Google a déclaré que l'approche générale est basée sur DataCollider, un autre détecteur dynamique de situations concurrentielles dans les modules du noyau. Mais contrairement à DataCollider, KCSAN n'utilise pas de points de surveillance matériels, mais s'appuie sur des outils de compilation.

Les points de surveillance sont mis en œuvre à l'aide d'un codage efficace qui stocke le type, la taille et l'adresse d'accès dans un long fichier. Les avantages de l'utilisation de points de surveillance flexibles sont la portabilité et une plus grande flexibilité dans la limitation de l'accès qu'un point de surveillance peut activer.
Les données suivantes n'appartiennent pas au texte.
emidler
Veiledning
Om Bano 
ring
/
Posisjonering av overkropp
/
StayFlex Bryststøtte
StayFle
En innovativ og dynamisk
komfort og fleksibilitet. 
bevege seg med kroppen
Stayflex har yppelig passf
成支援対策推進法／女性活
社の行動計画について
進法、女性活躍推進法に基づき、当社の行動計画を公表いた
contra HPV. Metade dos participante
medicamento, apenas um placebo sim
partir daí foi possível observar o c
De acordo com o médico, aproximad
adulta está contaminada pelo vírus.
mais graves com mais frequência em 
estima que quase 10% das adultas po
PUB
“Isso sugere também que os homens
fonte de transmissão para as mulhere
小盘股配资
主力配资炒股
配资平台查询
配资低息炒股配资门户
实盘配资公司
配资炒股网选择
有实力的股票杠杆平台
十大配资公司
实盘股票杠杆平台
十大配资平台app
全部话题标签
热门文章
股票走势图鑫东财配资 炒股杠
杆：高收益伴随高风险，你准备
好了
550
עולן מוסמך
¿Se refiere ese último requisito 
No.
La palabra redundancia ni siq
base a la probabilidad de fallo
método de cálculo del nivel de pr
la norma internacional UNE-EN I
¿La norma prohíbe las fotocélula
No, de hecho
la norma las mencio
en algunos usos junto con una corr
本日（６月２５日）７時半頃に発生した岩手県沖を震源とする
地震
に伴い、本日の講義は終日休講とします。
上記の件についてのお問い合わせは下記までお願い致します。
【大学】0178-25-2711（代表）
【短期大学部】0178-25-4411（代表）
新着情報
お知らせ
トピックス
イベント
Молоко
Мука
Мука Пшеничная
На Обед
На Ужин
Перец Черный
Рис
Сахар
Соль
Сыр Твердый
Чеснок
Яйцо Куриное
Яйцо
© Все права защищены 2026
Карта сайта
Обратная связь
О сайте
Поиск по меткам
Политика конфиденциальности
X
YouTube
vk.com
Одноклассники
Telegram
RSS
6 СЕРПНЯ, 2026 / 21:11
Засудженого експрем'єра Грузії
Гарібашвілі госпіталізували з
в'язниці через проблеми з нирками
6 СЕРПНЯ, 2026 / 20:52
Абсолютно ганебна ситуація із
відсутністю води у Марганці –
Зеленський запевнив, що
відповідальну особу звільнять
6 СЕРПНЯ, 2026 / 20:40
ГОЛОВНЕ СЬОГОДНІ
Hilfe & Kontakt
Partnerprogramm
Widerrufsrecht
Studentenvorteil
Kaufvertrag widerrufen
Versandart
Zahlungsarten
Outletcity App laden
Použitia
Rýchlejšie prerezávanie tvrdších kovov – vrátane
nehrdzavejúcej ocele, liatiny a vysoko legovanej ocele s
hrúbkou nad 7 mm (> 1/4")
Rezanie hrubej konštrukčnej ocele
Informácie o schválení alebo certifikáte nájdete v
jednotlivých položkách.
Voici quelques-uns des points clés que KCSAN a fait pour Google:

  • Haut rendement: Le runtime KCSAN est minimal et ne nécessite pas de verrouillage d'état partagé pour chaque accès. Le résultat est une bien meilleure performance que KTSAN.
  • Pas de mémoire supplémentaire: selon Google, aucun cache n'est requis. L'implémentation actuelle utilise un petit nombre de longueurs pour coder les informations de point de surveillance, ce qui est négligeable.
  • Commande de mémoire: KCSAN ne connaît pas les règles de contrôle du modèle de mémoire du noyau Linux (LKMM). Cela peut entraîner la perte de courses critiques (faux négatifs) par rapport à un détecteur de course pré-événement comme KTSAN
  • Précision: Selon Google, KCSAN est imprécis car il utilise une stratégie d'échantillonnage;
  • Nécessite une annotation: une annotation minimale est requise en dehors de l'environnement d'exécution KCSAN. Dans le cas d'un écouteur d'événement de pré-condition, toute omission conduit à des faux positifs, ce qui est particulièrement important dans le contexte du noyau qui inclut des mécanismes de chronométrage personnalisés.
  • Détection des écritures dynamiques depuis les appareils: En vérifiant les valeurs des données lors de la configuration du point de surveillance, les écritures dynamiques à partir de périphériques peuvent également être détectées.